◆ **Challenge**
Rewrite the listing below, replacing "common name" with "vernacular name" everywhere it appears and leaving all other text unchanged.

◆ **Extracted records**
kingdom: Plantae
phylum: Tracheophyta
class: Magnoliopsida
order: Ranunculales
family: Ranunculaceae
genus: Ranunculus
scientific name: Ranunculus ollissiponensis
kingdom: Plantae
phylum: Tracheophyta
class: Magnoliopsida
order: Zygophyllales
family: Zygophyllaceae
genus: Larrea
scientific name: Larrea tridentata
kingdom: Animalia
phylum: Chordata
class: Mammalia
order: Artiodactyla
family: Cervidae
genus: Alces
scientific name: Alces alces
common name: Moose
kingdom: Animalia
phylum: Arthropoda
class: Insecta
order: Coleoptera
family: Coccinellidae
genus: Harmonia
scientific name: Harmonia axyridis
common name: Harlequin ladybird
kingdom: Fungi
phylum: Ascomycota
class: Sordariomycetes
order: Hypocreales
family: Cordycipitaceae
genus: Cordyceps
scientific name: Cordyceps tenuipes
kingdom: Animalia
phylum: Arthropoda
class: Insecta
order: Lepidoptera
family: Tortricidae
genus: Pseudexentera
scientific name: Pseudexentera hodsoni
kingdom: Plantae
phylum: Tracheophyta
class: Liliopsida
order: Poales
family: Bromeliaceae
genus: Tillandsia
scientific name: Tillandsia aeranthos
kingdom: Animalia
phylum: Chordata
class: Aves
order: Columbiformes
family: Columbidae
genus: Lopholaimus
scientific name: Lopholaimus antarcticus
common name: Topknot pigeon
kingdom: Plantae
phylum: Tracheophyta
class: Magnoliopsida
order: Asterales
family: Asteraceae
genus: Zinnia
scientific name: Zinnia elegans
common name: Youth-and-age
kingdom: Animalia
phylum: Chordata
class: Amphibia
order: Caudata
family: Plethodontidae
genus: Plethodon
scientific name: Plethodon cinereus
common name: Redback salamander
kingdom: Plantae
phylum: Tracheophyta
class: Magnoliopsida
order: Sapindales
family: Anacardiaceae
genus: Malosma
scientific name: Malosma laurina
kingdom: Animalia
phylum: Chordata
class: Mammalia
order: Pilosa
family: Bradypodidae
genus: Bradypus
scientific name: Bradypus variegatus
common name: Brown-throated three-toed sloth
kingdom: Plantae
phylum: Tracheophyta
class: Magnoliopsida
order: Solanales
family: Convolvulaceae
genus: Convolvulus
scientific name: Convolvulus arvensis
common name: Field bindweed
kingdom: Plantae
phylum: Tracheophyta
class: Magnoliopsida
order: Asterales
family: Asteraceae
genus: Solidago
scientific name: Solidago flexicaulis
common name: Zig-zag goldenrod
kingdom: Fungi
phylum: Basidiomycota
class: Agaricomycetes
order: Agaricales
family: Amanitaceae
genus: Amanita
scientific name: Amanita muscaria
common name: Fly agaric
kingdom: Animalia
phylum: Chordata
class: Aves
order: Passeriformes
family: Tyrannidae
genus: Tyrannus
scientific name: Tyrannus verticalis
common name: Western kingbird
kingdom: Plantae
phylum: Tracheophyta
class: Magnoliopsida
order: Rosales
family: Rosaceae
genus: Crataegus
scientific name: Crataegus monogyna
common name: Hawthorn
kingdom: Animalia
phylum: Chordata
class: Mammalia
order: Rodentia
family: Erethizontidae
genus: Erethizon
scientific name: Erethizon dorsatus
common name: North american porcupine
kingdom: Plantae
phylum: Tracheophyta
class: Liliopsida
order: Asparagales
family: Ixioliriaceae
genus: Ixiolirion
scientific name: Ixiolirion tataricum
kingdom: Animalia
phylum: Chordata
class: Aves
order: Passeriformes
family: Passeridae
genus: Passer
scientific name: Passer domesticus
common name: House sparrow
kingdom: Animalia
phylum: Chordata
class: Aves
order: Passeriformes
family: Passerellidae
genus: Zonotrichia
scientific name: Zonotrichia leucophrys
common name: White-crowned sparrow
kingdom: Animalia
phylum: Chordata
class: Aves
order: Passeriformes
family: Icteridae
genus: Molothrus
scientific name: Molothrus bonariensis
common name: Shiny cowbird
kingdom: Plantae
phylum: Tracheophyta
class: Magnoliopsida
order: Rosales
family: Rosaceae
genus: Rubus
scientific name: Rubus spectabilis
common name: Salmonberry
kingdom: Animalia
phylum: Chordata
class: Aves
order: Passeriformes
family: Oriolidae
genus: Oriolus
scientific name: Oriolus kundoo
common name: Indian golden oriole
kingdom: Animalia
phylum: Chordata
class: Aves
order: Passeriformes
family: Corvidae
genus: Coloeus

◆ **Finished answer**
kingdom: Plantae
phylum: Tracheophyta
class: Magnoliopsida
order: Ranunculales
family: Ranunculaceae
genus: Ranunculus
scientific name: Ranunculus ollissiponensis
kingdom: Plantae
phylum: Tracheophyta
class: Magnoliopsida
order: Zygophyllales
family: Zygophyllaceae
genus: Larrea
scientific name: Larrea tridentata
kingdom: Animalia
phylum: Chordata
class: Mammalia
order: Artiodactyla
family: Cervidae
genus: Alces
scientific name: Alces alces
vernacular name: Moose
kingdom: Animalia
phylum: Arthropoda
class: Insecta
order: Coleoptera
family: Coccinellidae
genus: Harmonia
scientific name: Harmonia axyridis
vernacular name: Harlequin ladybird
kingdom: Fungi
phylum: Ascomycota
class: Sordariomycetes
order: Hypocreales
family: Cordycipitaceae
genus: Cordyceps
scientific name: Cordyceps tenuipes
kingdom: Animalia
phylum: Arthropoda
class: Insecta
order: Lepidoptera
family: Tortricidae
genus: Pseudexentera
scientific name: Pseudexentera hodsoni
kingdom: Plantae
phylum: Tracheophyta
class: Liliopsida
order: Poales
family: Bromeliaceae
genus: Tillandsia
scientific name: Tillandsia aeranthos
kingdom: Animalia
phylum: Chordata
class: Aves
order: Columbiformes
family: Columbidae
genus: Lopholaimus
scientific name: Lopholaimus antarcticus
vernacular name: Topknot pigeon
kingdom: Plantae
phylum: Tracheophyta
class: Magnoliopsida
order: Asterales
family: Asteraceae
genus: Zinnia
scientific name: Zinnia elegans
vernacular name: Youth-and-age
kingdom: Animalia
phylum: Chordata
class: Amphibia
order: Caudata
family: Plethodontidae
genus: Plethodon
scientific name: Plethodon cinereus
vernacular name: Redback salamander
kingdom: Plantae
phylum: Tracheophyta
class: Magnoliopsida
order: Sapindales
family: Anacardiaceae
genus: Malosma
scientific name: Malosma laurina
kingdom: Animalia
phylum: Chordata
class: Mammalia
order: Pilosa
family: Bradypodidae
genus: Bradypus
scientific name: Bradypus variegatus
vernacular name: Brown-throated three-toed sloth
kingdom: Plantae
phylum: Tracheophyta
class: Magnoliopsida
order: Solanales
family: Convolvulaceae
genus: Convolvulus
scientific name: Convolvulus arvensis
vernacular name: Field bindweed
kingdom: Plantae
phylum: Tracheophyta
class: Magnoliopsida
order: Asterales
family: Asteraceae
genus: Solidago
scientific name: Solidago flexicaulis
vernacular name: Zig-zag goldenrod
kingdom: Fungi
phylum: Basidiomycota
class: Agaricomycetes
order: Agaricales
family: Amanitaceae
genus: Amanita
scientific name: Amanita muscaria
vernacular name: Fly agaric
kingdom: Animalia
phylum: Chordata
class: Aves
order: Passeriformes
family: Tyrannidae
genus: Tyrannus
scientific name: Tyrannus verticalis
vernacular name: Western kingbird
kingdom: Plantae
phylum: Tracheophyta
class: Magnoliopsida
order: Rosales
family: Rosaceae
genus: Crataegus
scientific name: Crataegus monogyna
vernacular name: Hawthorn
kingdom: Animalia
phylum: Chordata
class: Mammalia
order: Rodentia
family: Erethizontidae
genus: Erethizon
scientific name: Erethizon dorsatus
vernacular name: North american porcupine
kingdom: Plantae
phylum: Tracheophyta
class: Liliopsida
order: Asparagales
family: Ixioliriaceae
genus: Ixiolirion
scientific name: Ixiolirion tataricum
kingdom: Animalia
phylum: Chordata
class: Aves
order: Passeriformes
family: Passeridae
genus: Passer
scientific name: Passer domesticus
vernacular name: House sparrow
kingdom: Animalia
phylum: Chordata
class: Aves
order: Passeriformes
family: Passerellidae
genus: Zonotrichia
scientific name: Zonotrichia leucophrys
vernacular name: White-crowned sparrow
kingdom: Animalia
phylum: Chordata
class: Aves
order: Passeriformes
family: Icteridae
genus: Molothrus
scientific name: Molothrus bonariensis
vernacular name: Shiny cowbird
kingdom: Plantae
phylum: Tracheophyta
class: Magnoliopsida
order: Rosales
family: Rosaceae
genus: Rubus
scientific name: Rubus spectabilis
vernacular name: Salmonberry
kingdom: Animalia
phylum: Chordata
class: Aves
order: Passeriformes
family: Oriolidae
genus: Oriolus
scientific name: Oriolus kundoo
vernacular name: Indian golden oriole
kingdom: Animalia
phylum: Chordata
class: Aves
order: Passeriformes
family: Corvidae
genus: Coloeus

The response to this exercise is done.